Introduction: Glioblastoma (GBM) is the most common and aggressive primary brain tumour, with a median survival of 15 months and a five-year survival rate of less than 10%. Despite aggressive treatment strategies such as the Stupp protocol (maximal safe surgical resection, radiotherapy [RT], and concomitant temozolomide [TMZ]), GBM remains a neurologically destructive and lethal disease. A mediator of GBM invasiveness are the actin-rich membrane projections on cancer cells known as invadopodia. These structures degrade the extracellular matrix, facilitating tumour cell invasion into normal brain. Our study will investigate the repurposing of FDA-approved drugs to reduce cell viability and inhibit invadopodia activity in GBM cells that survive the Stupp protocol.
Methods: Our study is investigating the effects of four FDA-approved drugs—vinorelbine, fluoxetine, flunarizine, and quinine (not previously used for the treatment of GBM patients) —in single/combinatorial treatments. We will utilise various assays including MTT assays, western blotting, zymography, and invadopodia-mediated FITC gelatin degradation assays to identify combinations that best reduce GBM cell viability and invadopodia formation/activity. Additionally, we will assess these combinations in conjunction with RT/TMZ to determine their impact on cell viability and post-RT/TMZ enhanced invadopodia activity. Promising combinations from the early experiments on the parental cell lines will be further tested on long-term treated GBM cells that have undergone 10 rounds of RT/TMZ treatment.
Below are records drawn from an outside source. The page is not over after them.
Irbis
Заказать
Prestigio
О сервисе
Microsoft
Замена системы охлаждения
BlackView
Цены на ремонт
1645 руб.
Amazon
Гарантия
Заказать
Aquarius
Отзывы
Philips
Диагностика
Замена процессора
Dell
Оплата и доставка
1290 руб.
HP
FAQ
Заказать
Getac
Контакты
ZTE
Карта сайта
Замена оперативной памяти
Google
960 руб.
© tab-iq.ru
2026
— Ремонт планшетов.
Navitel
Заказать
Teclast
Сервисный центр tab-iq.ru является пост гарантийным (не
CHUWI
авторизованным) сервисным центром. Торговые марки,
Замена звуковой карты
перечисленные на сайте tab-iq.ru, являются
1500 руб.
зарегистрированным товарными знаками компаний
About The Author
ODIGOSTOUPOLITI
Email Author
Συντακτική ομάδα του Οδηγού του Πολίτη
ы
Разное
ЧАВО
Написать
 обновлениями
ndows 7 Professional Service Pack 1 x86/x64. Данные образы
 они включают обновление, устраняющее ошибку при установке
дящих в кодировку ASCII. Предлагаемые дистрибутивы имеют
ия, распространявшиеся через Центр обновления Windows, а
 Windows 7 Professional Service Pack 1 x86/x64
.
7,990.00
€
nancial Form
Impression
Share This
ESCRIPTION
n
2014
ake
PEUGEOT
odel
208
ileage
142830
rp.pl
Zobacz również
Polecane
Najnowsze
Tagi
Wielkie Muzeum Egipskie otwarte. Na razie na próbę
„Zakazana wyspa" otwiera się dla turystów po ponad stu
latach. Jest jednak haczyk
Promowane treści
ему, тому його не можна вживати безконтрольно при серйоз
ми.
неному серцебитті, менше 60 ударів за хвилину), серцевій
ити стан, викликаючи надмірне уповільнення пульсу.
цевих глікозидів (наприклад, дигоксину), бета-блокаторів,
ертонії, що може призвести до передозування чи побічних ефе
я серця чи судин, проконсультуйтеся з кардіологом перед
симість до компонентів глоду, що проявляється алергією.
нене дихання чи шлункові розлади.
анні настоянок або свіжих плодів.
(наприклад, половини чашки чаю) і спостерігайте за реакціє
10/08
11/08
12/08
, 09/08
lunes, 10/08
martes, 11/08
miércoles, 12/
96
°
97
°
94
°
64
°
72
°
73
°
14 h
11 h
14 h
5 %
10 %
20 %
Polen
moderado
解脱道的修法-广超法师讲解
Results: So far, our study has confirmed that GBM cell lines increase the formation of invadopodia (FITC-gelatin degrading and non-degrading), with increased FITC-gelatin degrading activity observed after only a single dose of RT/TMZ (2 Gy/50 µM). This finding indicates that the increased invadopodia activity observed after RT/TMZ treatment may enhance GBM invasiveness in the surviving cells. Furthermore, preliminary results are already showing a significant reduction in GBM cell viability when certain FDA-drug combinations are coupled with RT/TMZ.
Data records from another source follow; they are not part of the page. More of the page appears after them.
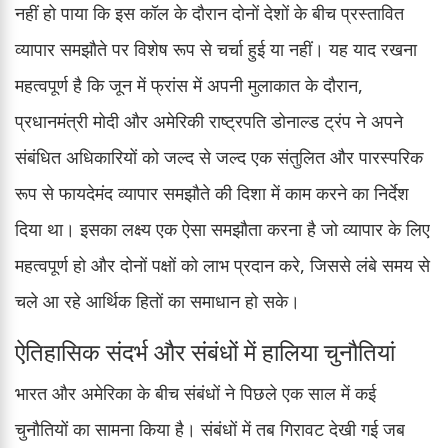
नहीं हो पाया कि इस कॉल के दौरान दोनों देशों के बीच प्रस्तावित
व्यापार समझौते पर विशेष रूप से चर्चा हुई या नहीं। यह याद रखना
महत्वपूर्ण है कि जून में फ्रांस में अपनी मुलाकात के दौरान,
प्रधानमंत्री मोदी और अमेरिकी राष्ट्रपति डोनाल्ड ट्रंप ने अपने
संबंधित अधिकारियों को जल्द से जल्द एक संतुलित और पारस्परिक
रूप से फायदेमंद व्यापार समझौते की दिशा में काम करने का निर्देश
दिया था। इसका लक्ष्य एक ऐसा समझौता करना है जो व्यापार के लिए
महत्वपूर्ण हो और दोनों पक्षों को लाभ प्रदान करे, जिससे लंबे समय से
चले आ रहे आर्थिक हितों का समाधान हो सके।
ऐतिहासिक संदर्भ और संबंधों में हालिया चुनौतियां
भारत और अमेरिका के बीच संबंधों ने पिछले एक साल में कई
चुनौतियों का सामना किया है। संबंधों में तब गिरावट देखी गई जब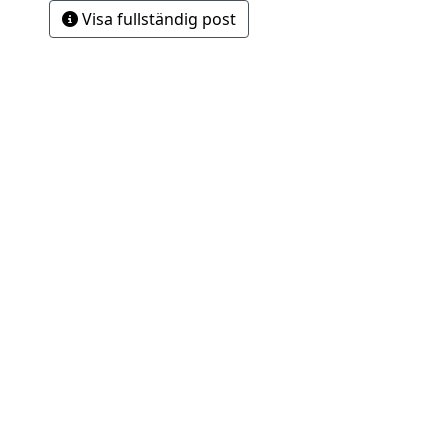
Visa fullständig post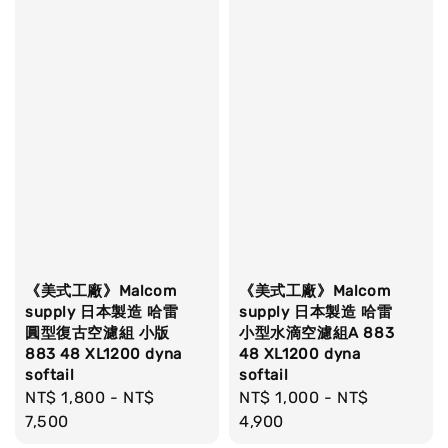
《美式工廠》Malcom
《美式工廠》Malcom
supply 日本製造 哈雷
supply 日本製造 哈雷
圓型復古空濾組 小版
小型水滴空濾組A 883
883 48 XL1200 dyna
48 XL1200 dyna
softail
softail
Regular
NT$ 1,800
-
NT$
Regular
NT$ 1,000
-
NT$
price
7,500
price
4,900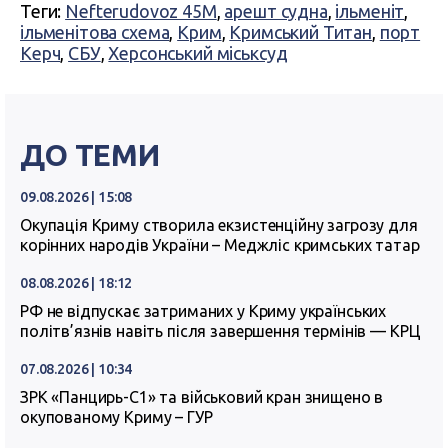
Теги:
Nefterudovoz 45М
,
арешт судна
,
ільменіт
,
ільменітова схема
,
Крим
,
Кримський Титан
,
порт
Керч
,
СБУ
,
Херсонський міськсуд
ДО ТЕМИ
09.08.2026 | 15:08
Окупація Криму створила екзистенційну загрозу для
корінних народів України – Меджліс кримських татар
08.08.2026 | 18:12
РФ не відпускає затриманих у Криму українських
політв’язнів навіть після завершення термінів — КРЦ
07.08.2026 | 10:34
ЗРК «Панцирь-С1» та військовий кран знищено в
окупованому Криму – ГУР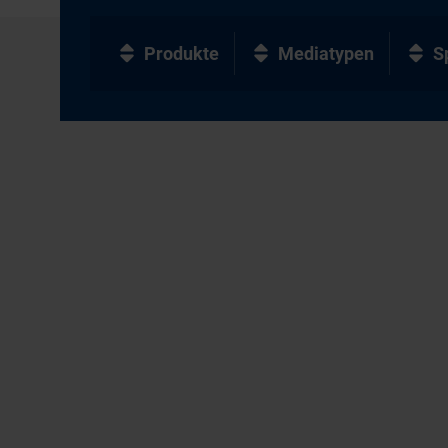
Produkte
Mediatypen
S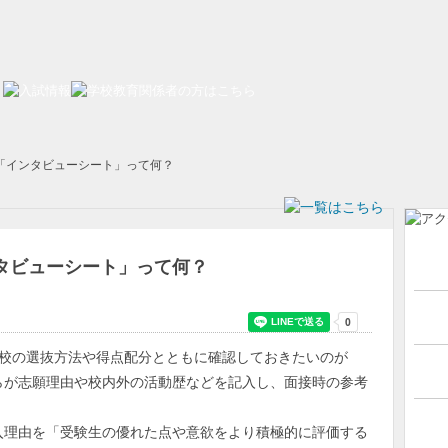
「インタビューシート」って何？
タビューシート」って何？
校の選抜方法や得点配分とともに確認しておきたいのが
らが志願理由や校内外の活動歴などを記入し、面接時の参考
理由を「受験生の優れた点や意欲をより積極的に評価する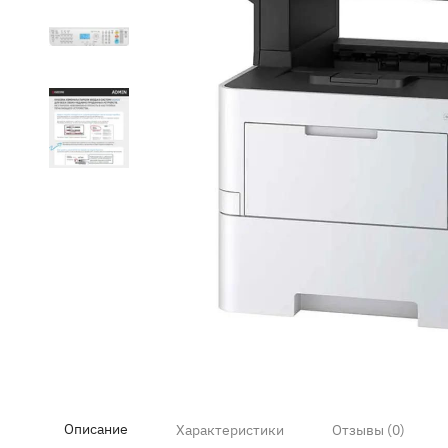
Item
1
of
4
Описание
Характеристики
Отзывы (0)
Conclusion: To date, our study results show potential for the repurposing of our four FDA-approved drugs, due to the reduction in GBM cell viability and invadopodia activity with certain combinations. These findings provide a foundation for the future incorporation of invadopodia-targeting therapies into existing treatment protocols, with the potential to improve patient outcomes in this fatal disease.